Wednesday, January 21, 2009

SPX realized Vol (10 day) and VIX

Be careful wedding VIX with a directional bias in SPX.
By definition volatility can be bi-directional with those trading the gamma being long SPX options able to make money if the market moves up or down as they reset their deltas.
In fact, vol regimes are raised with a long term bull market, not bull, while short dated vol spikes up it seems only with a bear move given the impact of the correlation of the sum of the vol of all the underlying stocks in the index. This is how most think VIX will always behave.
But, while the VIX is trading down given the strong up move today, the vega of the underlying names along with the likely correlation staying unchanged or rising in the large bull move, and also given the reality of a large move in regards to delta hedging - all this makes for large loses in option trading today.

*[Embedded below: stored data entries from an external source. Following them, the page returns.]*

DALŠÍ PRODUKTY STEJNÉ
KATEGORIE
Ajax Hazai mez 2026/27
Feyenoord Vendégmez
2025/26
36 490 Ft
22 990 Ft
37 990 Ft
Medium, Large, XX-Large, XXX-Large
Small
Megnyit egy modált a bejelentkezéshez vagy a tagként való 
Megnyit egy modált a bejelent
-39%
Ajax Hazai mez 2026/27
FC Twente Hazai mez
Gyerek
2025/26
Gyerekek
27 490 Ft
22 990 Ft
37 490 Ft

Also, while a bull market in the long run results in volatility rising in general, that has limits of being true from, say, low teens to high 20s but anything above 30 vol indicates stress, period. Stress from either hedgers not making money as the actual or realized volatility results in ill timed resetting of the delta exposure. Losses all around. Therefore while a bull market raises vol in general, once a certain level on vol is passed, increased vol reverts back to being a bearish indicator.

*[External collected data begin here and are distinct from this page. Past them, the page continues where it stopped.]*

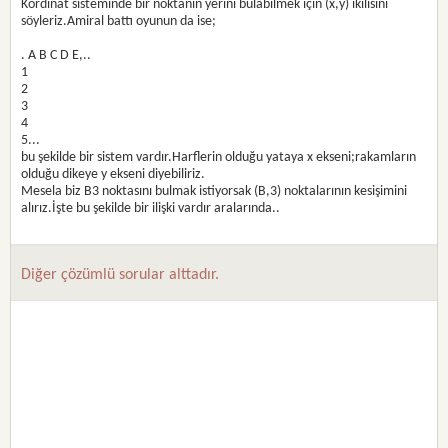
Kordinat sisteminde bir noktanın yerini bulabilmek için (x,y) ikilisini
söyleriz.Amiral battı oyunun da ise;
. A B C D E,..
1
2
3
4
5...
bu şekilde bir sistem vardır.Harflerin olduğu yataya x ekseni;rakamların
olduğu dikeye y ekseni diyebiliriz.
Mesela biz B3 noktasını bulmak istiyorsak (B,3) noktalarının kesişimini
alırız.İşte bu şekilde bir ilişki vardır aralarında..
Diğer çözümlü sorular alttadır.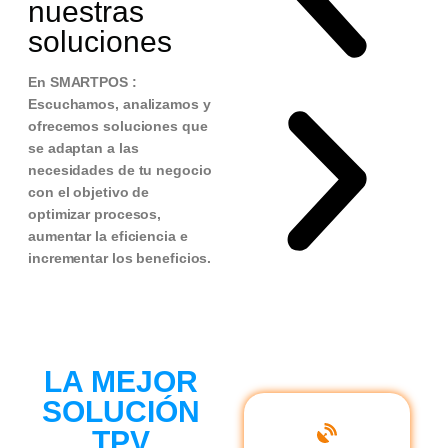
nuestras
soluciones
En SMARTPOS :
Escuchamos, analizamos y
ofrecemos soluciones que
se adaptan a las
necesidades de tu negocio
con el objetivo de
optimizar procesos,
aumentar la eficiencia e
incrementar los beneficios.
LA MEJOR
SOLUCIÓN
TPV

So, the VIX trades as most expect the VIX to move given the 30+ up move in SPX. But note how during this crisis how realized volatility - in this case the volatility the SPX showed in rolling 10 day periods - realized volatility was very prescient or at least concurrent with how the VIX ended trading.
I think for the up trade today and the drop in the VIX to give me comfort, I want to see it developing in a more steady fashion and showing a steady drop in realized volatility as well.
Do not think we are out of the woods yet by any means.